By age 20, Irene represented Australia in the springboard and platform events at the 1938 British Empire and Commonwealth Games in Sydney. This was the biggest event she had ever competed in. She loved the cosmopolitan atmosphere of the Village, meeting athletes from around the Empire. Fiercely Australian, she was deeply honoured to wear the Aussie blazer with its Coat of Arms. No stranger to crowds, Irene performed superbly in the springboard event to win the title of Empire and Commonwealth Games Champion! The self-described springboard specialist followed up with a silver medal in the tower event.
The following year, Irene flew to Darwin to marry her long-time love, Dave Ellerton, now a Squadron Leader in the RAAF. This love would last a lifetime. With the 1940 Olympics cancelled due to the escalation of World War II, Irene turned her attention towards family.

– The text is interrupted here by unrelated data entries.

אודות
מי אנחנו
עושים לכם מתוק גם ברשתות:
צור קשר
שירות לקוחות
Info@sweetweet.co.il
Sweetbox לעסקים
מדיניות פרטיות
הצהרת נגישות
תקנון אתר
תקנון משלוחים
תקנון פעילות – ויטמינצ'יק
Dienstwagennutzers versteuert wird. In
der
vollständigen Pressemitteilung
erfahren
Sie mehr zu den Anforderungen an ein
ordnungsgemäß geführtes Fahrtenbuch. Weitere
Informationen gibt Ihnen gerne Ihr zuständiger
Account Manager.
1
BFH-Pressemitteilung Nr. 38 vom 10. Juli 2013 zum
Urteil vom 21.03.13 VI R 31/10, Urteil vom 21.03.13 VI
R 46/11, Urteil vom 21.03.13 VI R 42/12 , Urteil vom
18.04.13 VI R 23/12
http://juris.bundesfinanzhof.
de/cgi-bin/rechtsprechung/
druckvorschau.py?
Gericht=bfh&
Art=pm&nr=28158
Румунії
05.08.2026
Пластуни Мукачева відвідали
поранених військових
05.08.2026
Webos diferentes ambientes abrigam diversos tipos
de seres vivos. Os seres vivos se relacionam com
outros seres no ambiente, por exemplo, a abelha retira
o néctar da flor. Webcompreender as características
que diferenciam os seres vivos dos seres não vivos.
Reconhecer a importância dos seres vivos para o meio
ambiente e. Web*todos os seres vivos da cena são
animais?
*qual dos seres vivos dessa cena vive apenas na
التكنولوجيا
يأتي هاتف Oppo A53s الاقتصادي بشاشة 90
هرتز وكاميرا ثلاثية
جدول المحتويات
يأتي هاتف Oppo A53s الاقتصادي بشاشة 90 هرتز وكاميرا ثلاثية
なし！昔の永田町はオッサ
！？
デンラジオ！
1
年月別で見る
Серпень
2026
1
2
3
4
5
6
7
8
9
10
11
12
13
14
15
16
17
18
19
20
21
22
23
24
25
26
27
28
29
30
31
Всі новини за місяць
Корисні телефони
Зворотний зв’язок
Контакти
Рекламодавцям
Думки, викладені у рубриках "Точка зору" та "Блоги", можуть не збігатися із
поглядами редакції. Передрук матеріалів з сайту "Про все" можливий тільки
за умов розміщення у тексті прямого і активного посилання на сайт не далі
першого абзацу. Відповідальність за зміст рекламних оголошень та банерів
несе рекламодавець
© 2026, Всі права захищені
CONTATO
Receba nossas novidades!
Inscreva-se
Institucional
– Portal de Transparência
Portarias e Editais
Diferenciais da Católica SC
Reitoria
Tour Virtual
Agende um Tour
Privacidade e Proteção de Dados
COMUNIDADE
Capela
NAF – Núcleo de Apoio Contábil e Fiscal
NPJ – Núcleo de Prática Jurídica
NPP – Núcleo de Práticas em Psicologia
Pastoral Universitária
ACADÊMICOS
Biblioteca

Over the next few years, the Ellerton family grew to six, with the birth of four children.
When the 1948 Olympics were announced, Irene’s need to dive resurfaced. After all, behind her mild mannered exterior was a woman driven to excellence. At age 30, a mother of four, she competed in the Victorian Open Championships. Another diver in that event was 19-year-old Barbara McAulay who would later become Irene’s sister-in-law and life long friend. Irene went on to the Australian Open Championships, narrowly missing a place on the Olympic Team.
After the war, Irene and Dave joined the family business, helping to build and teach at the Donnets’ purpose-built learn to swim pool in Rose Street, Armadale. Years later, they managed a second venue in the outer east, before the unassuming champion and her husband retired to the sleepy seaside village of San Remo.
The epitome of the Quiet Achiever, Irene Donnet was Mother Earth, Wonder Woman and a pioneer for women all rolled into one. But it was pointless trying to tell her this! She always responded with a shake of the head, a little half laugh and a flick of the hand as she said “Oh no I’m not, dear. I’ve had a fortunate life.”